Sorting out the true goals in a project is similar to what a communications engineer would call a signal versus noise problem. The stronger the signal, and the weaker the noise, the easier it is. The need for a strong signal versus noise ratio becomes even more imperative when you consider that you need to do more than just figure out what the goals are. You also need to figure out how important they are relative to one another. Sometimes a customer will volunteer that information for a few top-level goals, but more often it will not be disclosed unless you ask. Not too surprisingly, when you do ask, your customer will sometimes have to stop and think before giving an answer. In the rush to get his projects organized, a customer will often not be too clear on his priorities or his value system.

Why is it important for the customer to know the relative importance of goals and to share that information with bidders? Here are three reasons:

  • The customer, having more certain knowledge of what is wanted, will be able to judge proposals more realistically, consistently, and fairly. Goals are more likely to remain stable throughout the project.
  • Bidders will be able to focus their efforts and costs on that which is essential, avoiding unbalanced proposals that overemphasize the relatively unimportant, often because it is simply something the bidder happens to like to do, or can do very well.
  • Potential project instabilities are likely to be avoided, as for example when the low and winning bidder has heavily discounted the importance of certain goals that are highly valued by the customer (this often happens when goals are less than clear). If this happens, the customer is damaged, and so are the bidders who guessed right about what was important and what was not. The winning contractor is likely to be damaged also.

What is “relative importance” in this context? It comes in two “flavors,” ordinal scale and ratio scale. If we are asked our order of preference for three particular movies, we might rank them like this:

1. Star Wars

2. Matrix

3. Die Another Day

This is an ordinal statement of preference. Such a statement might be perfectly adequate for certain decisions, but possibly not for others. In certain situations, we might want to know how much more we like Star Wars than Matrix, and how much more we like Matrix than Die Another Day. This type of information can be key to a decision process. Merely to know the order of preference is to know a lot less than knowing that with Star Wars at a ten on a ten-point scale, we would place Matrix at a 6 and Die Another Day at a 3.5. This is ratio scale knowledge and it can be precious in making decisions about levels of resources or degrees of application. A practical method for obtaining subjective ratio scale rankings is discussed in Appendix C.

A very useful way to view goals is to classify them as either tradable or non-tradable. A tradable goal is one for which options exist as to how to satisfy it. A non-tradable goal is one which can be satisfied in just one way. Tradable goals are desirable because they give the contractor an opportunity to flex his imagination and find more cost effective solutions. Non-tradable goals may be necessary in some cases to fulfill the customer’s wants, but they can result in higher costs to the customer.

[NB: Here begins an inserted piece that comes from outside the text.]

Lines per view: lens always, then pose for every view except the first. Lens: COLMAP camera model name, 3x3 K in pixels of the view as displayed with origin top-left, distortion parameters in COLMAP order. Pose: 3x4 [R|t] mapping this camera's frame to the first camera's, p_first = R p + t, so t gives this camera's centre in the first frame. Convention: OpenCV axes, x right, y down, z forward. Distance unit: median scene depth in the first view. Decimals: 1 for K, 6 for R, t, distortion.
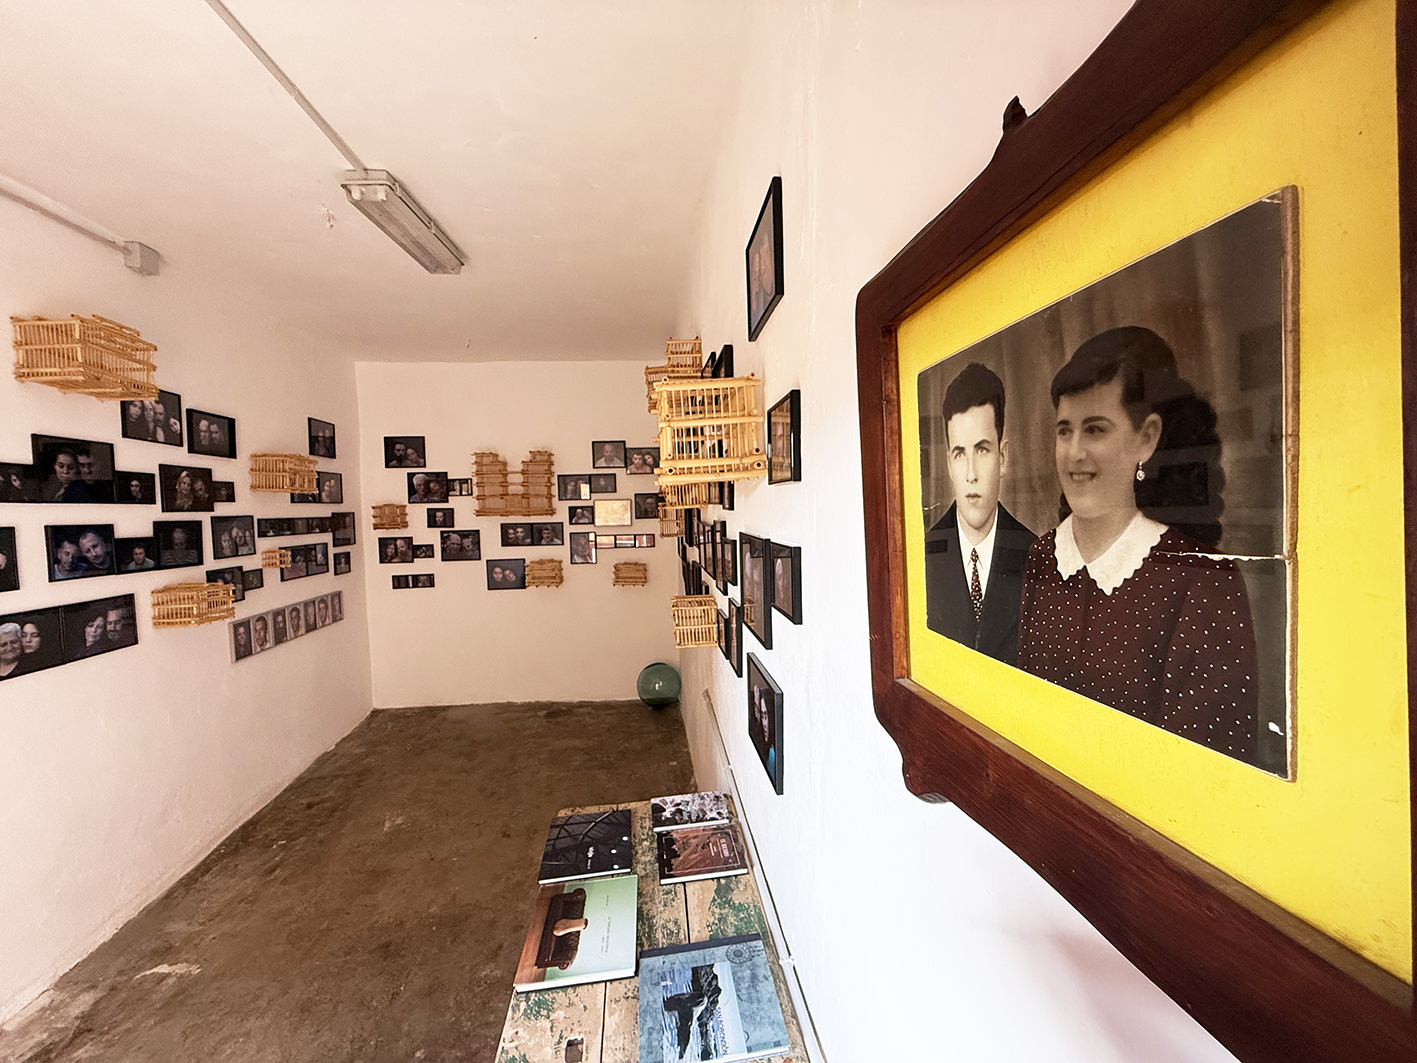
lens RADIAL K [[581.0, 0, 721.1], [0, 581.0, 527.2], [0, 0, 1]] dist [0.002418, 0.003604]
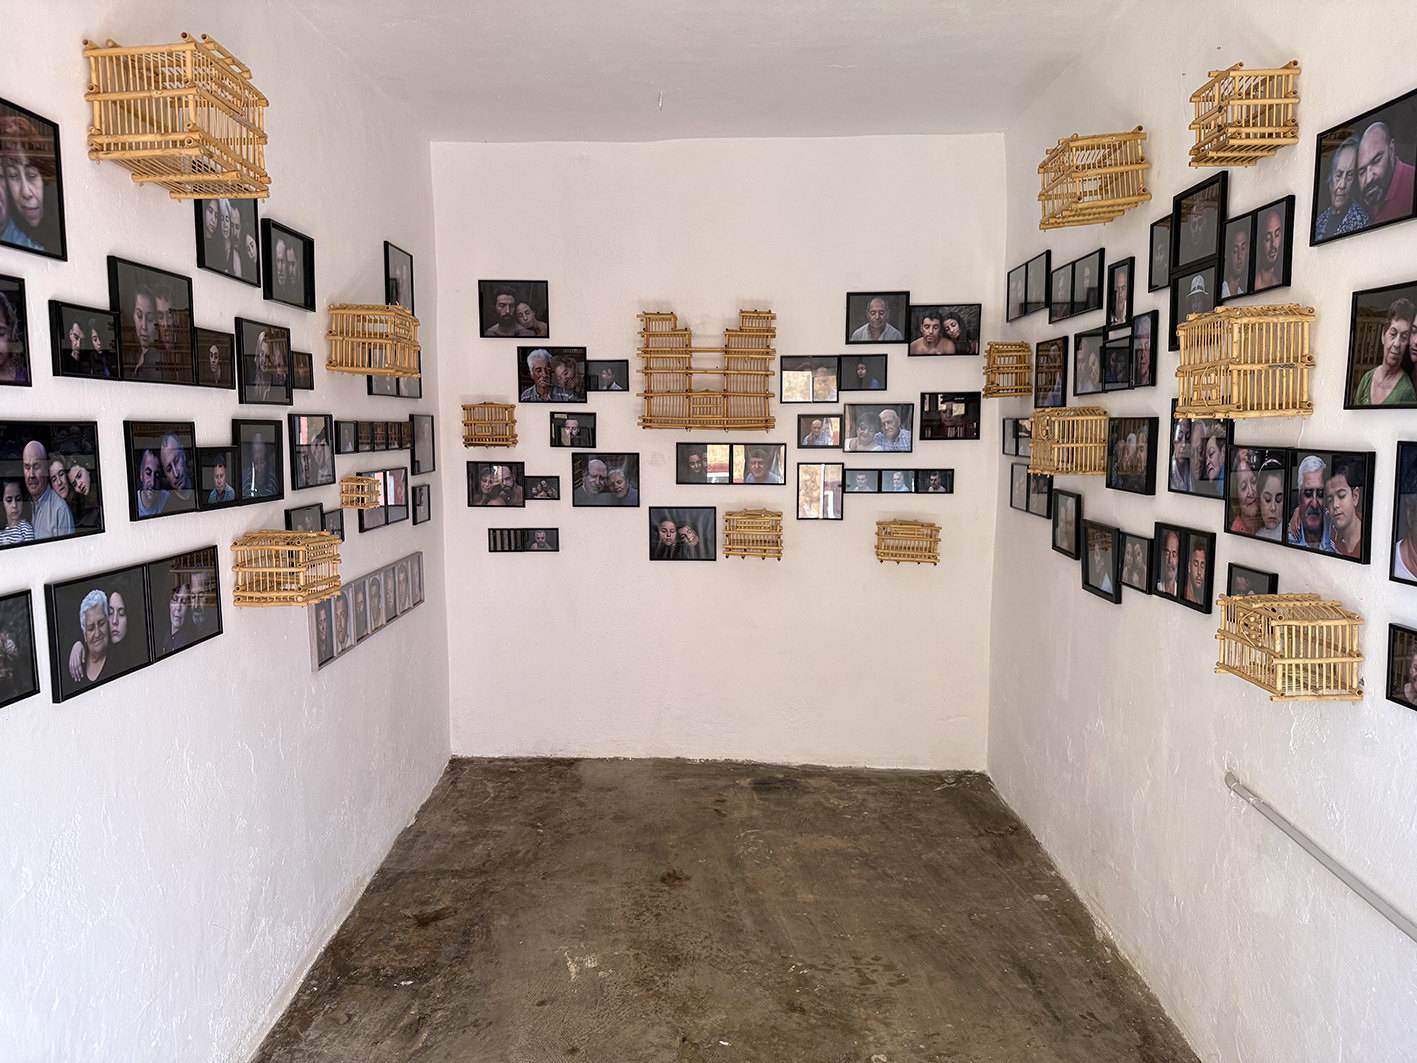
lens RADIAL K [[1021.0, 0, 734.1], [0, 1021.0, 527.7], [0, 0, 1]] dist [0.055326, -0.050765]
pose [[0.991915, 0.035899, -0.121719, -0.212704], [-0.027751, 0.997300, 0.067988, 0.007660], [0.123831, -0.064061, 0.990233, 0.036836]]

Chapter 2 Review Questions

1. Have you ever worked on a project where there seemed to be more than one customer telling you what to do? How did you deal with this?

2. Has any project team you have worked with made a list of customer people and characterized them with respect to their true roles, not just their titles?

3. Does the organization chart for your own organization accurately reflect who does what?

4. Positive and negative goals create stresses and risk in every project. What do you think is the best way to keep these tensions from damaging the project’s chances for success?

5. Can you think of an orally transmitted customer goal on any project you worked on? Was it a tradable goal? Did it cause any problems?

6. In your projects, have you ever encountered any problems with unclear goals? What was the ultimate outcome?